Ayurvedic practitioners consider disease to be a manifestation of an imbalance in the doshas
or inborn constitution of the patient as related to the four elements. The three doshas are Vata, Pitta, and Kapha. Each has its own description in terms of physical body, mental tendencies, and typical disease manifestations. Ether and air combine to form the Vata dosha. Vata governs the principle of movement and therefore can be seen as the force, which directs nerve impulses, circulation, respiration, and elimination. Fire and water are the elements that combine to form the Pitta dosha. Pitta dosha is the process of transformation or metabolism. The transformation of foods into nutrients that our bodies can assimilate is an example of a Pitta function. Pitta is also responsible for metabolism in the organ and tissue systems as well as cellular metabolism. The water and earth elements combine to form the Kapha dosha. Kapha is what is responsible for growth, adding structure to the body unit by unit. Ayurvedic philosophy states that we are all made up of unique proportions of Vata, Pitta and Kapha. The various ratios of the doshas vary in each individual; consequently Ayurveda views each person as a special combination of doshas that accounts for our diversity. Various genetic, environmental, and karmic factors are said to influence the balance between the doshas.

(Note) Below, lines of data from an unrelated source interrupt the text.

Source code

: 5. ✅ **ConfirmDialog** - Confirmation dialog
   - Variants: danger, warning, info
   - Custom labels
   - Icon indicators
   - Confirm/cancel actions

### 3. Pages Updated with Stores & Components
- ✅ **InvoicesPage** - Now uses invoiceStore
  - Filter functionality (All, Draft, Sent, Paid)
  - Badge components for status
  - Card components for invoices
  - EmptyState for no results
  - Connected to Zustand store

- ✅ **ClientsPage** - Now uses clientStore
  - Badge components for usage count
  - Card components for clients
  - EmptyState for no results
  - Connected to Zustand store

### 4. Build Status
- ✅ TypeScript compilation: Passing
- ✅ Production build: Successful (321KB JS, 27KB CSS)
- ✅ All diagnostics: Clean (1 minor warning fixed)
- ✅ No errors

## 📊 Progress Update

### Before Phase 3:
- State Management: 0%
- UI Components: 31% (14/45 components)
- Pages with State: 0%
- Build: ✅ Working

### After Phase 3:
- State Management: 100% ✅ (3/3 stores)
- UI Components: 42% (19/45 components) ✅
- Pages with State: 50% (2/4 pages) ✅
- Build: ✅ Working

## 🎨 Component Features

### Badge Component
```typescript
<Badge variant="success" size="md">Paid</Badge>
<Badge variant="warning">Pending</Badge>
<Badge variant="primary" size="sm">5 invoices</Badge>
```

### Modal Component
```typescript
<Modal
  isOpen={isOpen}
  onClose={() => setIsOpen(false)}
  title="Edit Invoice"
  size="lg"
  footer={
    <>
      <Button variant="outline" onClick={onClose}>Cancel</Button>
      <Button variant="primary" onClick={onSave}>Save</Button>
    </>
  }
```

The balancing of the doshas with appropriate food, exercise, living in balance with nature, and medicines are the predominant method of treatment.

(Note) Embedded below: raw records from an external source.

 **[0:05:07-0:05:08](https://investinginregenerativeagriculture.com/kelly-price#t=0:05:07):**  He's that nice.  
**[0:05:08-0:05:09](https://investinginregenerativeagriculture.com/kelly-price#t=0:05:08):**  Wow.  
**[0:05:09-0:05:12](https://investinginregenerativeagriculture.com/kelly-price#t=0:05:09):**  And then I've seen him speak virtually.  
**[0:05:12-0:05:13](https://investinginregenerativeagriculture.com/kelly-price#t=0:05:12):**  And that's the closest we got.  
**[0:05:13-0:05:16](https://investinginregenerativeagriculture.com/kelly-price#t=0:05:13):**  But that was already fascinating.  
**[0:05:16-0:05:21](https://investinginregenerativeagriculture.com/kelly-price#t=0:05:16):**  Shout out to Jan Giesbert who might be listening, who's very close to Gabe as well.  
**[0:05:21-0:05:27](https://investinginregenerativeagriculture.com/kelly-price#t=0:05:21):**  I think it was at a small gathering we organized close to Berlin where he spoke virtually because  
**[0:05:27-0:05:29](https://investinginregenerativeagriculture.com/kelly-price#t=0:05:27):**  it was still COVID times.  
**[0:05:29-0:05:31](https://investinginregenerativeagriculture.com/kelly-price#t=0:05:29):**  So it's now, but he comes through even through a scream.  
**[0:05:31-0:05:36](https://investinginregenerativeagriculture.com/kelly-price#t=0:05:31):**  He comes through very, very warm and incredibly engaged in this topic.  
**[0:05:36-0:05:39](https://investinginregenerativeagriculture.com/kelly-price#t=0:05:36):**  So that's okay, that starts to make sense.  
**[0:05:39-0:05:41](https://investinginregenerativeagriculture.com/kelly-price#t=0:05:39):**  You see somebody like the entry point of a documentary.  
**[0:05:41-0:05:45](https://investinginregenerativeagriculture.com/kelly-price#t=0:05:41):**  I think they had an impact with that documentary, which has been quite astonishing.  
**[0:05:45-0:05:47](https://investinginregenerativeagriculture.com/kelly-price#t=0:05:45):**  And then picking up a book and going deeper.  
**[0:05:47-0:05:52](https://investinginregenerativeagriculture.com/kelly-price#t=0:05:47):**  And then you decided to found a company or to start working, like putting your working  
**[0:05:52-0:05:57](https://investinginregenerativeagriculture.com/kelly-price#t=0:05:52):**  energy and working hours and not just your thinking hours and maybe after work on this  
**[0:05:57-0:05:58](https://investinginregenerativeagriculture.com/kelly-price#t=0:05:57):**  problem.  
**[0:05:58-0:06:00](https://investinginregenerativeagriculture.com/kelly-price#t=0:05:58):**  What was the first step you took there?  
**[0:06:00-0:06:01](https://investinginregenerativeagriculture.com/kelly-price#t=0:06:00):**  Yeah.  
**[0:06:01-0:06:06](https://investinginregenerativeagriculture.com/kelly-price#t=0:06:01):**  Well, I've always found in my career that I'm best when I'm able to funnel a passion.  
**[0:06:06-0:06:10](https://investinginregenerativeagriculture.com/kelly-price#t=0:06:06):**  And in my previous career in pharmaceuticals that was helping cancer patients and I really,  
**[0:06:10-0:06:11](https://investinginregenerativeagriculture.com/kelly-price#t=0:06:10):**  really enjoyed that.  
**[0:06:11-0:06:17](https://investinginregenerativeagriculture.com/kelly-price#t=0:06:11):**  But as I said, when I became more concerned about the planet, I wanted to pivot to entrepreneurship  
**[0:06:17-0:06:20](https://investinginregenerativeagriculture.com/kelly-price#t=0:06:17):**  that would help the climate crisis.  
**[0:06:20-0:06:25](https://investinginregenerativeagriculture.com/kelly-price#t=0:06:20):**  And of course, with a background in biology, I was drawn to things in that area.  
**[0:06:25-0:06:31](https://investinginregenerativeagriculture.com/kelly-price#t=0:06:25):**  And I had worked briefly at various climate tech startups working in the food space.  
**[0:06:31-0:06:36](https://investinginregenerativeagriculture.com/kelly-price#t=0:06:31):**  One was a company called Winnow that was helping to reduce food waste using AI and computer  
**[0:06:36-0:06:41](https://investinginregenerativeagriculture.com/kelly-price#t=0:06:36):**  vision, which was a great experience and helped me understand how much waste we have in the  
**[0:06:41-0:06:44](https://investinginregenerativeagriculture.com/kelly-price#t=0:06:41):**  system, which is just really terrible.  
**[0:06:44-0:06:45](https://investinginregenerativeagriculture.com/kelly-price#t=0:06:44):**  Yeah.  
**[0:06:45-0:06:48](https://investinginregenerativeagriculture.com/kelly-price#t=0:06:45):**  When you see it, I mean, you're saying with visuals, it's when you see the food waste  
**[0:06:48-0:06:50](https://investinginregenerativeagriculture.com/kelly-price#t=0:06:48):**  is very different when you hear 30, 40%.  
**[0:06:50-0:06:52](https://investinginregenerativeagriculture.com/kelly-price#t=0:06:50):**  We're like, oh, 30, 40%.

Ayurvedic practitioners consider the effects of toxins or ama
and their effects on physical and energetic channels in the body. Ama originates from improperly digested food particles that clog the channels in your body. Some of these channels are physical and include the intestines, lymphatic system, arteries and veins, capillaries and genitourinary tract. Non-physical channels that conduct energy through the body are called nadis
. Energy centers in the body known as chakras
are evaluated and brought into balance. Ama toxicity accumulates wherever there is a weakness in the body resulting in disease. Ayurvedic practitioners seek to reduce ama through dietary changes and dosha balancing treatments.

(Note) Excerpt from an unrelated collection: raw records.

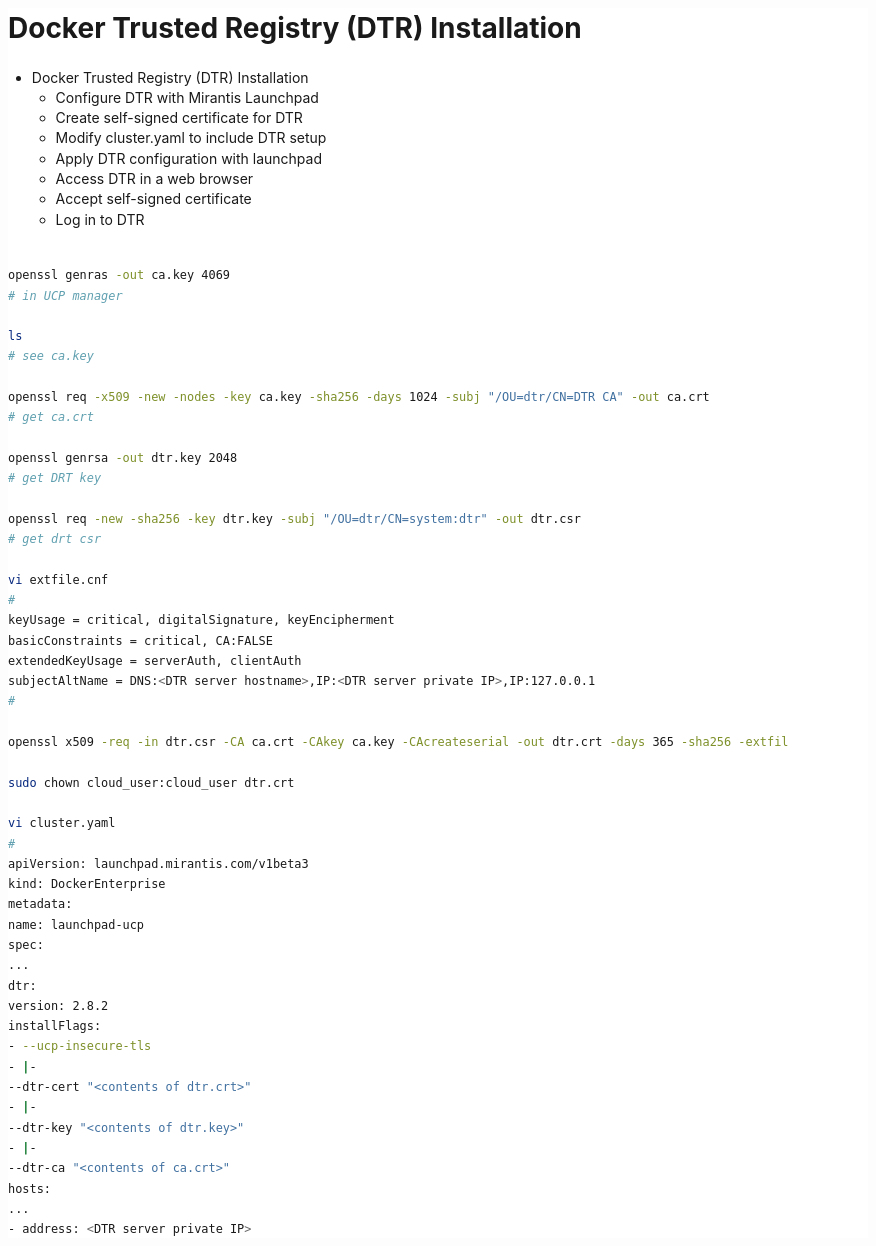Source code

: # Docker Trusted Registry (DTR) Installation

* Docker Trusted Registry (DTR) Installation
  * Configure DTR with Mirantis Launchpad
  * Create self-signed certificate for DTR
  * Modify cluster.yaml to include DTR setup
  * Apply DTR configuration with launchpad
  * Access DTR in a web browser
  * Accept self-signed certificate
  * Log in to DTR


```bash

openssl genras -out ca.key 4069
# in UCP manager

ls
# see ca.key 

openssl req -x509 -new -nodes -key ca.key -sha256 -days 1024 -subj "/OU=dtr/CN=DTR CA" -out ca.crt
# get ca.crt

openssl genrsa -out dtr.key 2048
# get DRT key

openssl req -new -sha256 -key dtr.key -subj "/OU=dtr/CN=system:dtr" -out dtr.csr
# get drt csr

vi extfile.cnf
#
keyUsage = critical, digitalSignature, keyEncipherment
basicConstraints = critical, CA:FALSE
extendedKeyUsage = serverAuth, clientAuth
subjectAltName = DNS:<DTR server hostname>,IP:<DTR server private IP>,IP:127.0.0.1
#

openssl x509 -req -in dtr.csr -CA ca.crt -CAkey ca.key -CAcreateserial -out dtr.crt -days 365 -sha256 -extfil

sudo chown cloud_user:cloud_user dtr.crt

vi cluster.yaml
#
apiVersion: launchpad.mirantis.com/v1beta3
kind: DockerEnterprise
metadata:
name: launchpad-ucp
spec:
...
dtr:
version: 2.8.2
installFlags:
- --ucp-insecure-tls
- |-
--dtr-cert "<contents of dtr.crt>"
- |-
--dtr-key "<contents of dtr.key>"
- |-
--dtr-ca "<contents of ca.crt>"
hosts:
...
- address: <DTR server private IP>
```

Many Ayurvedic practitioners make use of Panchakarma
(five actions) treatments to balance the doshas and remove ama from the body, mind and soul. Some components of Panchakarma include the practices of Abhyanga
(a two-person synchronized oil massage), Swedana
(individual herbal sweat therapy), Shirodhara
(pouring of warm oil to the forehead), and Udhulana
(herbalized dusting of the body). Ayurvedic practitioners may also prescribe yoga asanas
and a type of breathing exercise known as Pranayama
. Collectively, treatments seek to provide a rebalancing of the person's constitutional dosha and clear ama from the body for the long term.